Authors: Léon H. Moubayed, Sarah Gorguos and Hannah Geis

In Demers c R, 2019 QCCA 518, the Court of Appeal of Québec acquitted the appellant, who had previously been convicted by the Court of Québec on the basis of evidence obtained as a result of an illegal search and seizure. The Court of Appeal held that, when the affidavit filed to support an application for a search warrant contains substantial inaccuracies that demonstrate gross negligence on the part of the investigators, their good faith can no longer be presumed.

In this particular case, the affiant, a police officer, had signed a lengthy affidavit (known as an Information to Obtain or ITO) to support an application to obtain a warrant to search the appellant’s residence. A search warrant was ultimately issued by a judge. Evidence collected during the search and seizure that was subsequently executed by the police was essential to convicting the appellant.

The trial judge found that several allegations in the affidavit were inaccurate, incomplete or simply misleading. Thus, he considered that the seizure was unreasonable and illegal because there was insufficient evidence to give rise to a search warrant for a private residence and only “suspicions” existed with respect to the appellant. When reviewing section 24(2) of the Canadian Charter of Rights and Freedoms, the trial judge determined that the impact of the violation on the accused’s rights weighed in favour of excluding the evidence, while the societal interest in having the case heard on the merits weighed in favour of admitting it.
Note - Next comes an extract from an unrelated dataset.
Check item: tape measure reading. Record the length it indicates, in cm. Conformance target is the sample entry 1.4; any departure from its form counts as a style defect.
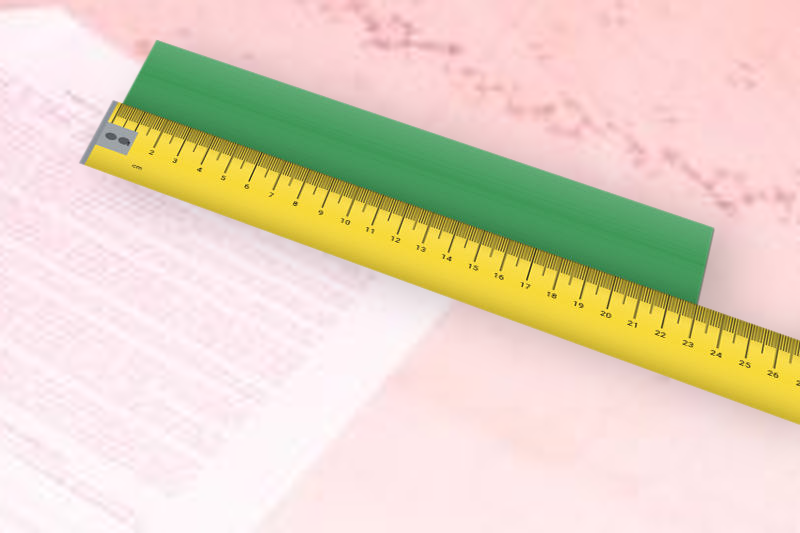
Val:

Crucially, the trial judge held that the seriousness of the state’s infringing conduct did not justify excluding the evidence, basing his reasoning on his finding that the affiant had not acted in bad faith.

The Court of Appeal found that the trial judge erred in limiting his analysis to the good faith (or lack of bad faith) of the affiant, without adequately considering the seriousness of the conduct of the officers. Although the testimony of two police officers upon whose reports the affiant claimed to have relied revealed the inaccuracies of the affidavit, the affiant was not called to testify. In summary, the trial judge assumed that the affiant had not acted in bad faith, despite lack of positive evidence to that effect. In contrast, the Court of Appeal found that the bad faith demonstrated by the numerous inaccuracies in the affidavit was serious; far from being a minor or inadvertent violation, the officers’ conduct amounted to gross negligence.

Because of the multiple, significant inaccuracies in the affidavit, the Court of Appeal found that the evidence did not allow the trial judge to simply presume that the police officers had acted in good faith. In these circumstances, the Court of Appeal concluded that the seriousness of the state’s infringing conduct weighed in favour of excluding the seized evidence. Thus, the correct balancing of the various factors should have led the trial judge to exclude the seized evidence and, as a result, to find the appellant not guilty.

Demers is important because it establishes that, where police officers or other agents of the state commit serious violations of their obligation to set out the facts fully and frankly in an affidavit (ITO), their good faith cannot be presumed; it must be demonstrated.